Court of Appeals of Iowa

February 5, 2014

STATE OF IOWA, Plaintiff-Appellee,
v.
TODD A. BITKER, Defendant-Appellant

Editorial Note:

This decision has been referenced in a "Decisions Without Published Opinions" table in the North Western Reporter.

Appeal from the Iowa District Court for Cerro Gordo County, Colleen D. Weiland, Judge. Todd Bitker appeals his conviction for possession of a controlled substance, third offense.

Russell Schroeder Jr. of Schroeder Law Office, Charles City, for appellant.

Thomas J. Miller, Attorney General, Kyle P. Hanson, Assistant Attorney General, and Carlyle D. Dalen, County Attorney, for appellee.

Considered by Danilson, C.J., and Vaitheswaran and Potterfield, JJ.

OPINION

POTTERFIELD, J.

Todd Bitker appeals from his conviction for possession of a controlled substance, third offense. He argues the impound of his vehicle was motivated by an improper purpose and that officers were not allowed to open closed containers in his vehicle during the inventory. We affirm, finding the district court properly denied Bitker's motion to suppress. We find Bitker's argument regarding the closed container was not preserved for our review.

I. Facts and Proceedings.

Bitker and a friend were pulled over for speeding by a Cerro Gordo County police officer while Bitker was driving. Bitker was unable to produce proof of insurance when requested by the officer. The officer asked the passenger for identification, and then ordered Bitker back to his police vehicle, because he had arrested the passenger for possession of methamphetamine shortly before. On his way to the squad car, the officer patted Bitker down and asked if there was anything illegal in the car. The officer requested to search Bitker's vehicle; Bitker declined the request. The officer pressed Bitker again to search the vehicle, stating he wished to search because he had arrested the passenger for drugs and Bitker's name was " tossed around" during the investigation. Bitker again declined, and the officer stated that his refusal was " raising a lot of red flags." The officer asked Bitker questions about drug use, and stated he needed to ask the passenger some questions. The officer then questioned Bitker's passenger, asking whether the passenger had drugs on him and whether the officer could search the passenger. The passenger denied the request to search.
....
[What this task involves]: Copy the stretch of the court opinion from "Considered by Danilson, C.J., and" through "Facts and Proceedings.".

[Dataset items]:
....
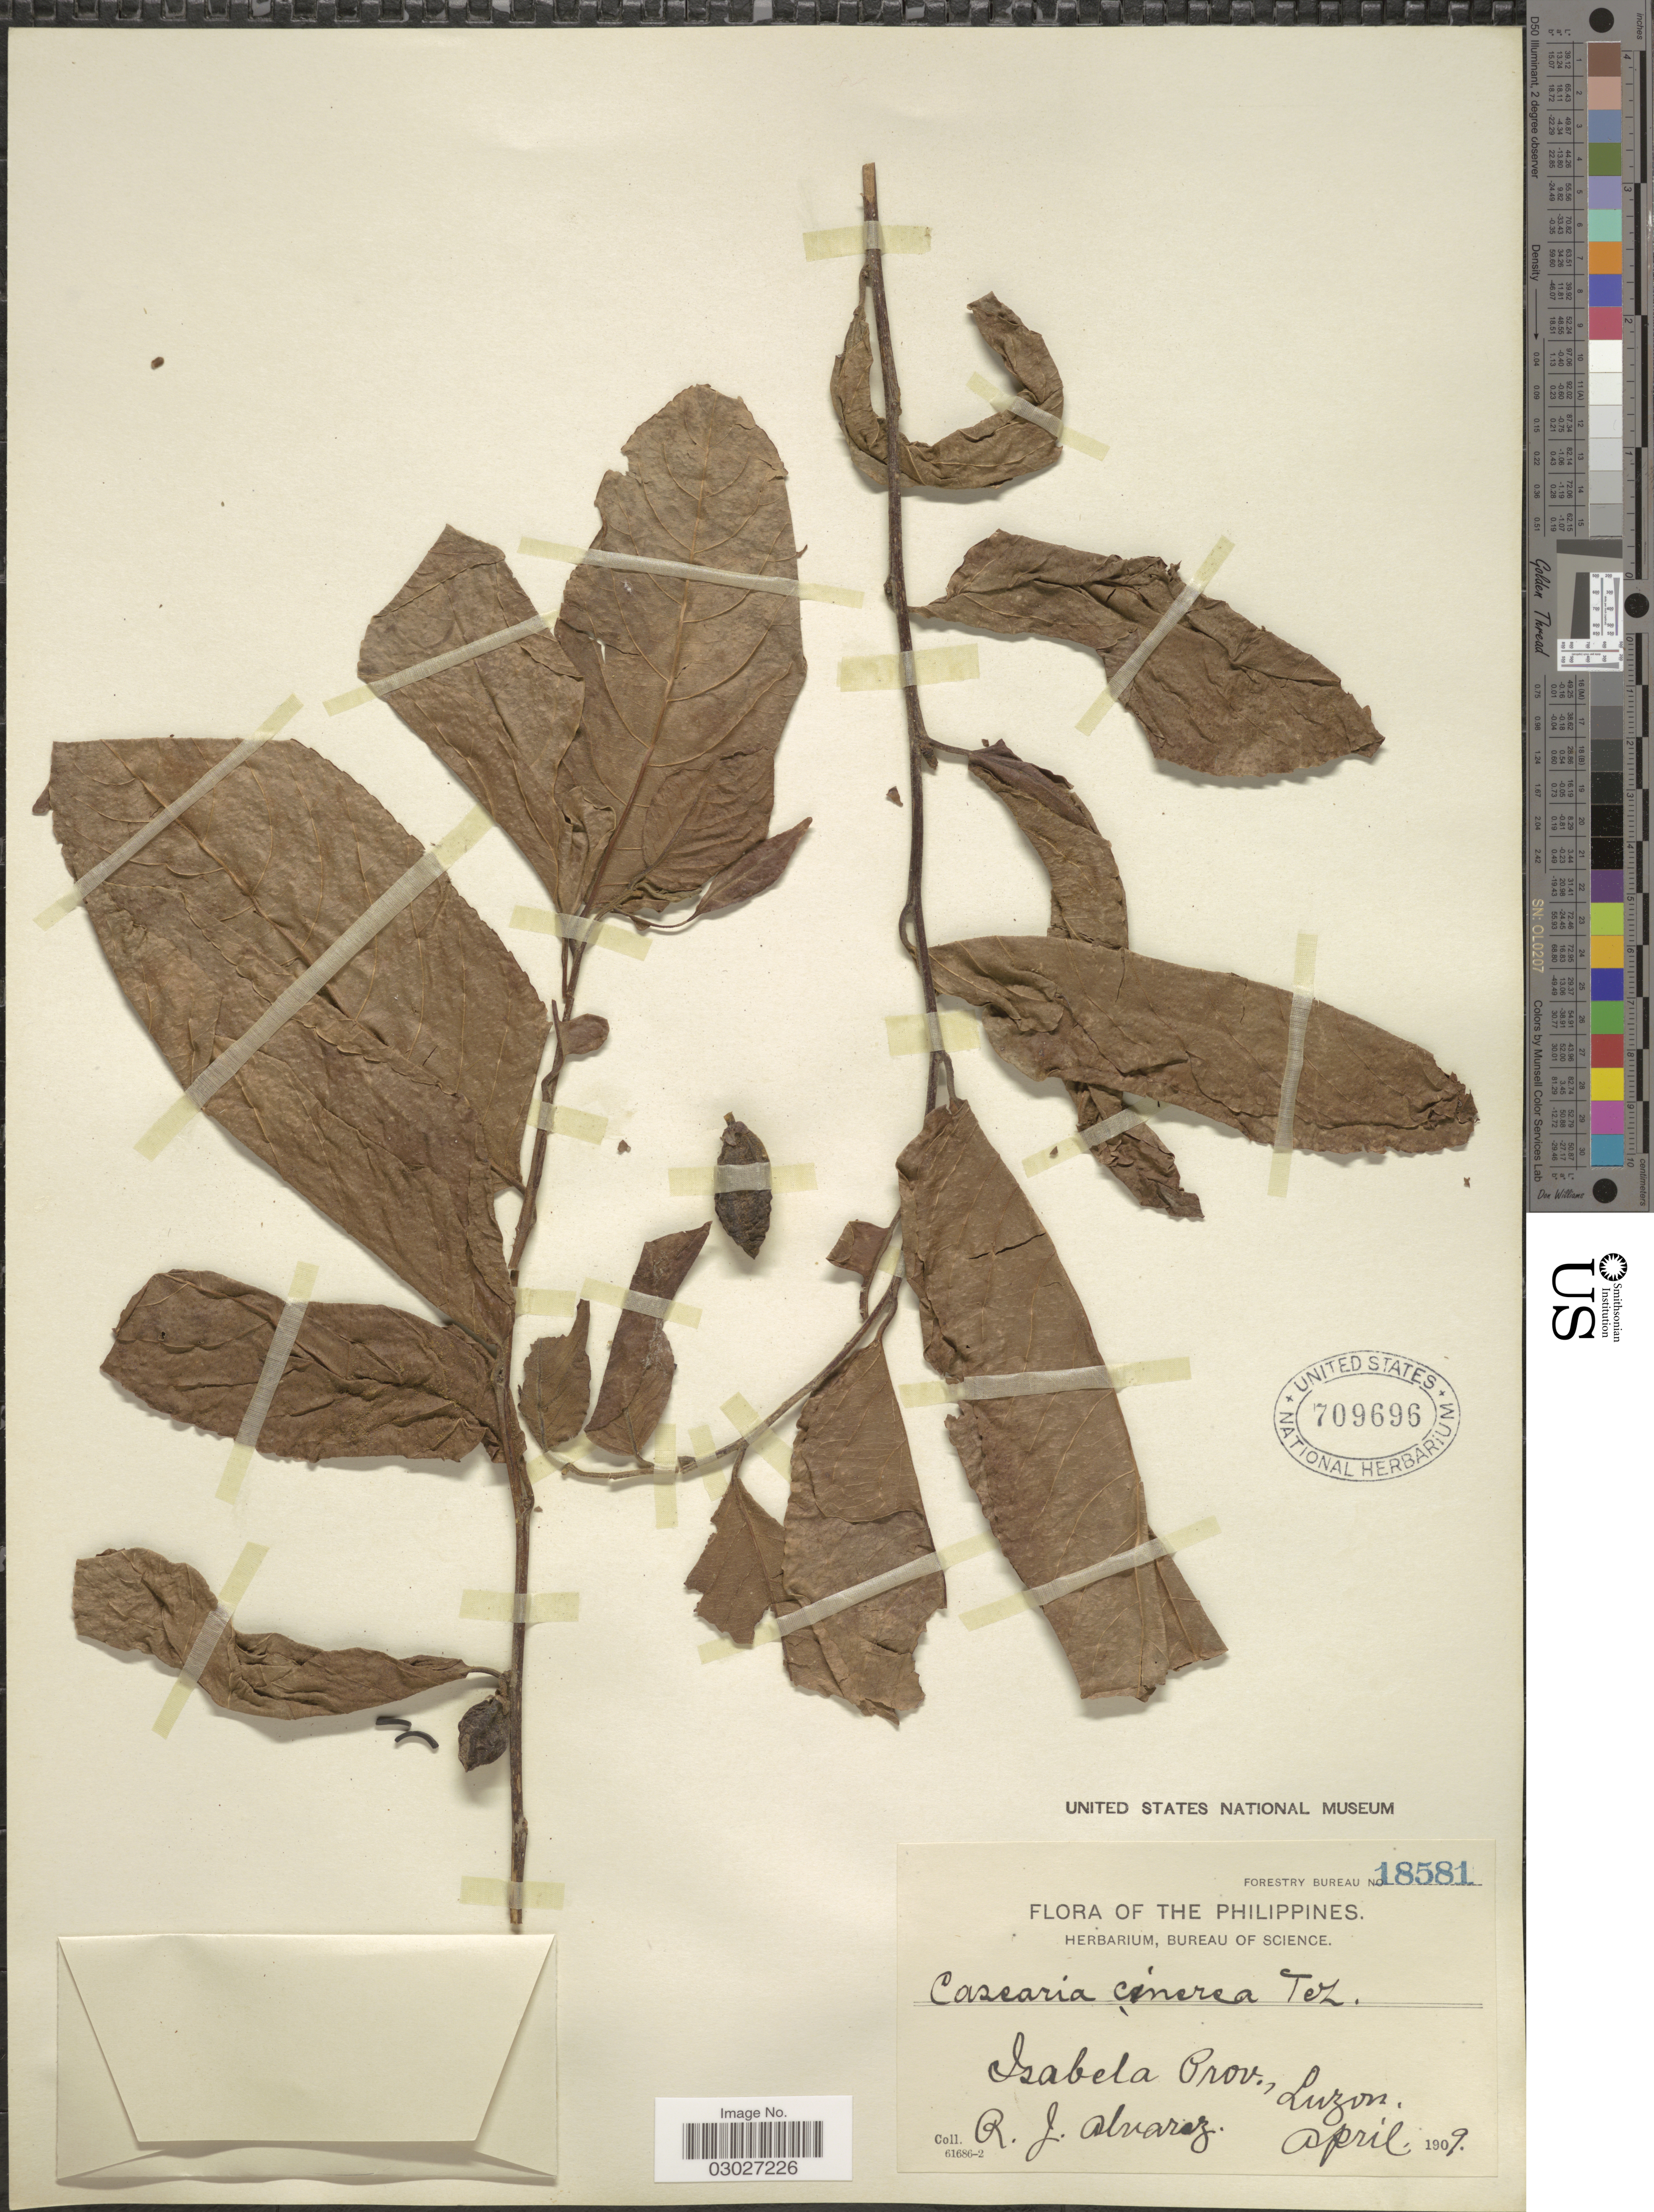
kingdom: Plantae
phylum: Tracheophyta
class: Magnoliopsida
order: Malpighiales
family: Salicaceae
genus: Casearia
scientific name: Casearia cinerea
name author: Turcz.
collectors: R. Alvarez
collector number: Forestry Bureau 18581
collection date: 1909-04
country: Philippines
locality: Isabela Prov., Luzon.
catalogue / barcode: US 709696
....
[Full output]:
Considered by Danilson, C.J., and Vaitheswaran and Potterfield, JJ.

OPINION

POTTERFIELD, J.

Todd Bitker appeals from his conviction for possession of a controlled substance, third offense. He argues the impound of his vehicle was motivated by an improper purpose and that officers were not allowed to open closed containers in his vehicle during the inventory. We affirm, finding the district court properly denied Bitker's motion to suppress. We find Bitker's argument regarding the closed container was not preserved for our review.

I. Facts and Proceedings.